The average clinical follow-up of the patients was 27 years, an unusually long timeframe. Furthermore, the aging of the patients, whose average age increased over the long-term follow-up, represents an additional factor to consider, given the weakening of immune defenses with age. Out of 152 patients in the cohort, 28 were located for this new study, and samples were collected from 20 of them.
Surprisingly, and contrary to expectations, the results showed that in 11 patients where HIV-specific CD8+ T cells were detected, these cells exhibited characteristics of rejuvenation.
This phenomenon is due to the emergence of new, younger, and more functional cells within the HIV-specific CD8+ T cell compartment. These new cells outcompete older ones in the context of immune reconstitution achieved through long-term antiretroviral treatment. This is described as a "clonal succession process" within the populations of HIV-1-specific CD8+ T lymphocytes, leading to their rejuvenation.
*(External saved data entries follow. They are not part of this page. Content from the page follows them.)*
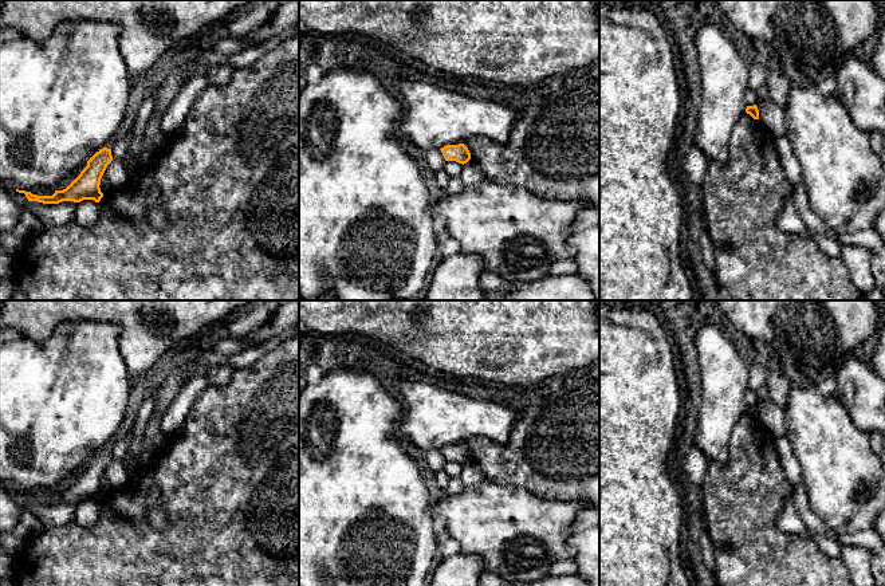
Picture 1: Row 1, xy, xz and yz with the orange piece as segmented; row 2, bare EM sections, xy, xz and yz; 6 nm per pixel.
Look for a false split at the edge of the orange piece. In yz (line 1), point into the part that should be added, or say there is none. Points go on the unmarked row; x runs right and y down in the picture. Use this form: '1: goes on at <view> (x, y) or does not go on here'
1: does not go on here

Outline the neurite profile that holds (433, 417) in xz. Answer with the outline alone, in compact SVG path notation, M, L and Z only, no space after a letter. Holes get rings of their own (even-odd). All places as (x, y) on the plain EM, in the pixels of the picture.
M402 381L394 392L404 408L400 429L424 453L447 445L464 444L469 438L488 438L495 444L506 445L522 412L514 406L472 398L424 382Z

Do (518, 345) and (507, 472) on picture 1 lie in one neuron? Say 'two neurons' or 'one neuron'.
two neurons

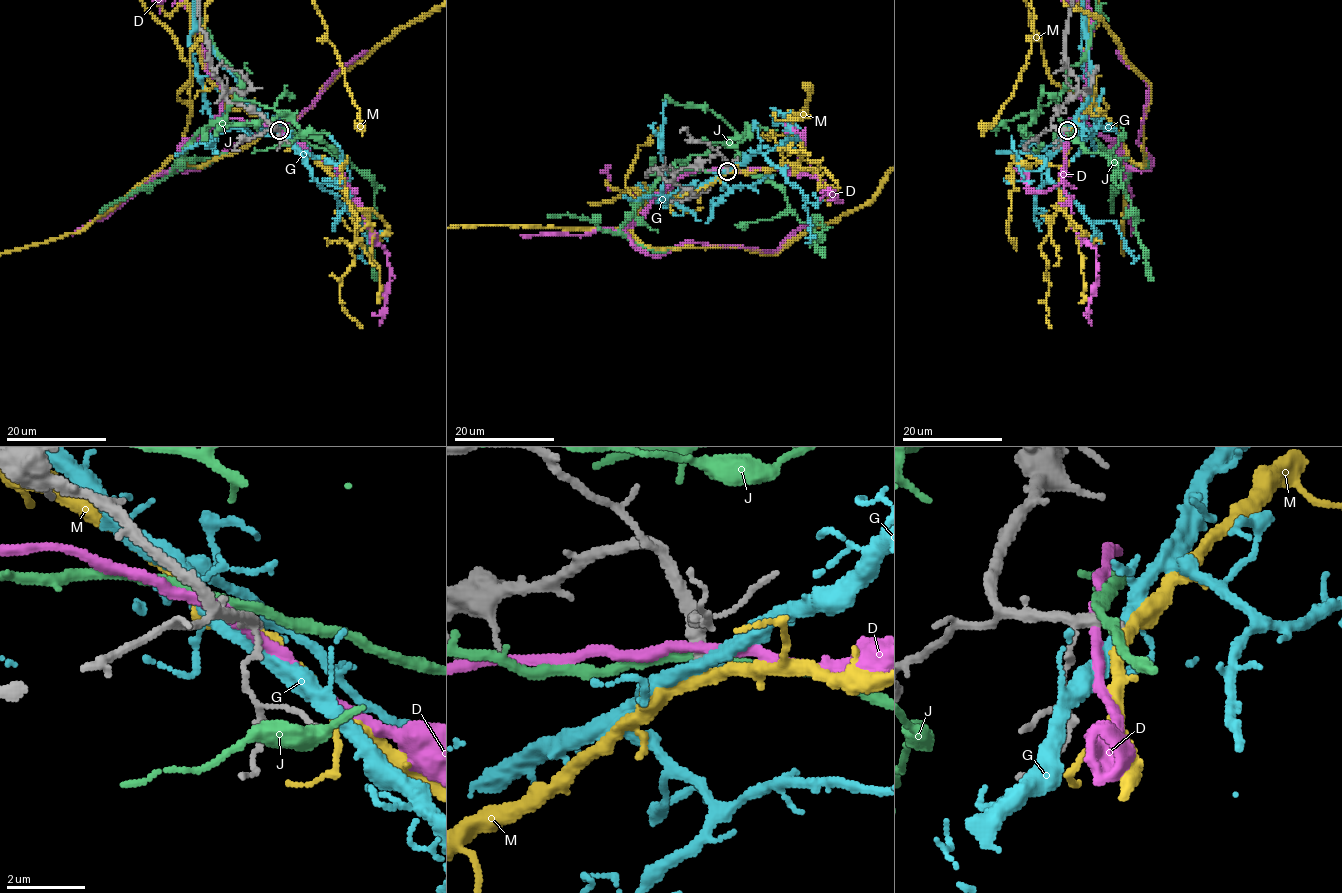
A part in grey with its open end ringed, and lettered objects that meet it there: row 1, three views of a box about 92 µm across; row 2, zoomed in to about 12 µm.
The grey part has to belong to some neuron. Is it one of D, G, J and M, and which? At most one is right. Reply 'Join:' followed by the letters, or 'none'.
Join: none

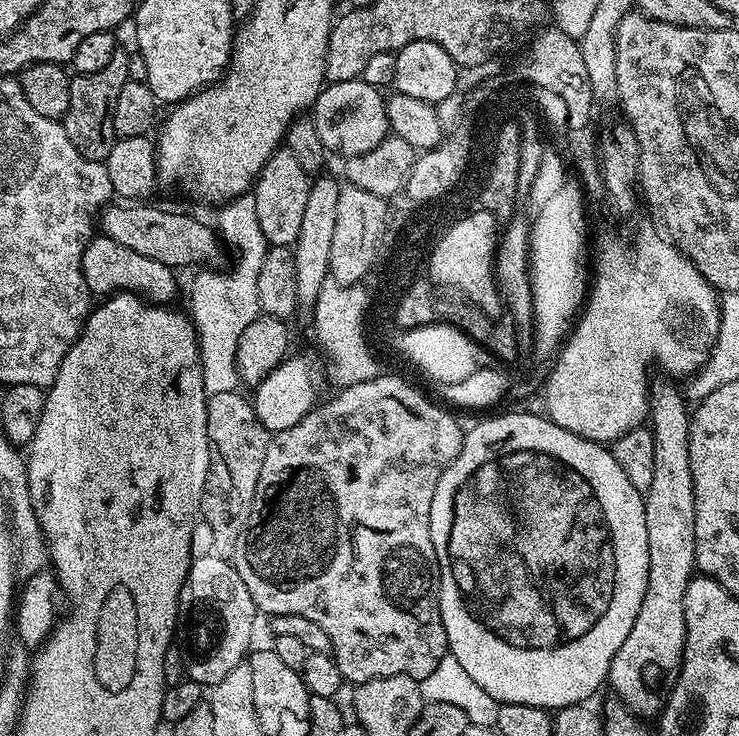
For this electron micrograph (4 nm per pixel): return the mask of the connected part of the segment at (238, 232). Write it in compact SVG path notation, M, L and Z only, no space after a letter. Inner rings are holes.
M251 194L235 196L234 199L221 203L218 211L220 213L216 216L215 227L218 229L219 239L227 247L229 244L240 257L229 272L197 271L200 273L192 280L192 293L188 296L189 309L187 308L192 325L196 327L202 382L204 391L209 396L235 392L241 387L236 365L238 338L242 338L242 330L246 330L246 326L261 315L258 270L262 268L262 258L266 258L270 247L267 238L262 234L262 226L258 226L258 210Z

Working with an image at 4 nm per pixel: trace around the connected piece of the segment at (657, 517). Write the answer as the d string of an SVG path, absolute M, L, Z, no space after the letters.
M663 379L657 384L655 381L648 393L654 438L654 482L650 482L650 490L643 493L648 543L646 594L642 598L642 610L638 610L638 618L634 618L634 626L630 626L630 634L626 642L622 642L622 650L618 650L614 662L610 662L607 678L610 688L612 684L616 691L613 693L641 718L655 717L663 709L662 693L676 683L680 673L686 638L686 586L697 571L694 478L690 474L688 449L690 408L685 393L681 389L679 392L671 379Z

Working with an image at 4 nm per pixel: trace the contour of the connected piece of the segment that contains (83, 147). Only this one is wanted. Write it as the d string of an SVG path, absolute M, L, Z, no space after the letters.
M117 50L110 63L103 70L94 74L76 74L70 79L70 106L66 106L66 114L62 118L66 138L74 142L74 146L88 160L107 161L114 143L114 133L110 123L114 98L122 91L128 80L129 53Z

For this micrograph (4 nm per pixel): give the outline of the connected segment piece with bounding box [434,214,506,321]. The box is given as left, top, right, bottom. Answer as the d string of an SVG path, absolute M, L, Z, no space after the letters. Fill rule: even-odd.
M483 214L471 216L464 220L457 228L445 237L444 244L436 247L434 258L434 271L438 278L443 278L444 284L459 286L468 292L469 298L476 300L478 310L486 314L486 318L499 321L505 315L506 303L496 284L493 272L493 256L496 255L498 243L498 224L487 220Z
It demonstrates the immune system's resilience and ability to generate new responses.
These findings represent a significant contribution to our understanding of virus-specific T cell immunity, 40 years after the initial discovery of HIV-1. The next step is to investigate in vitro, and later in preclinical and clinical models, how to stimulate these new CD8+ T cells with renewed functional potential to generate effective responses.
The implications of this research extend beyond HIV-1. The discovery that the exhaustion and senescence of T cells can be naturally overcome to generate functional immunity highlights the immune system's resilience even after decades, in extreme circumstances.
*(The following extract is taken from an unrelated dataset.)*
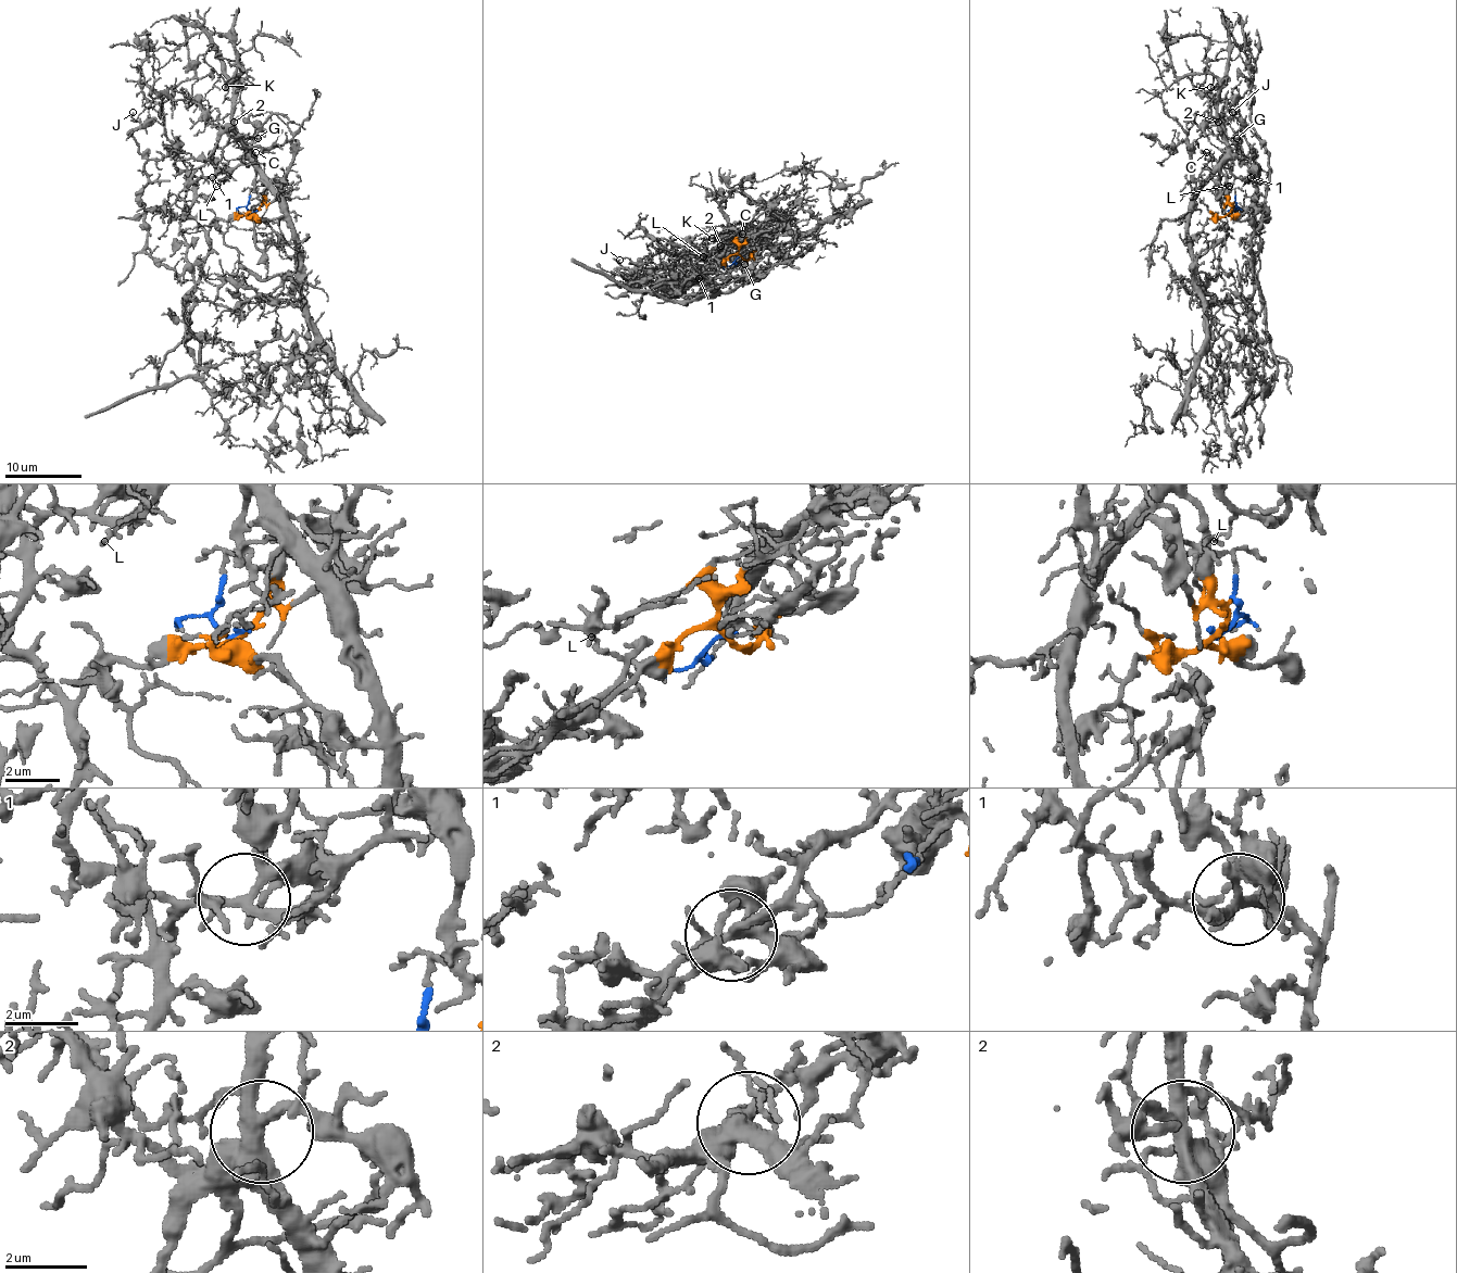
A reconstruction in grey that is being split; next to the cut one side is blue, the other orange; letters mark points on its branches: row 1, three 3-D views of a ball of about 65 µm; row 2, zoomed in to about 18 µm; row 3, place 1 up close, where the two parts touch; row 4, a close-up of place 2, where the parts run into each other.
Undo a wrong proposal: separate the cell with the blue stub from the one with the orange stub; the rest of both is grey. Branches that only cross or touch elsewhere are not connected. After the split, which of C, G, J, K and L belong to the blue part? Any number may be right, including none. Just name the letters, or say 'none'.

This research project could transform current therapeutic approaches not only against HIV but also other diseases such as SARS-CoV-2 and cancer, particularly among aging populations.
"These results offer new hope for the development of HIV-1 cure strategies based on the reinvigoration of functional CD8+ T cell responses after long-term treatment." says Victor Appay, University of Bordeaux.
Note:
[1] Victor Appay is co-leader of the "Vulnerability and Aging of the Immune System" team, Inserm U1303, within the ImmunoConcept unit.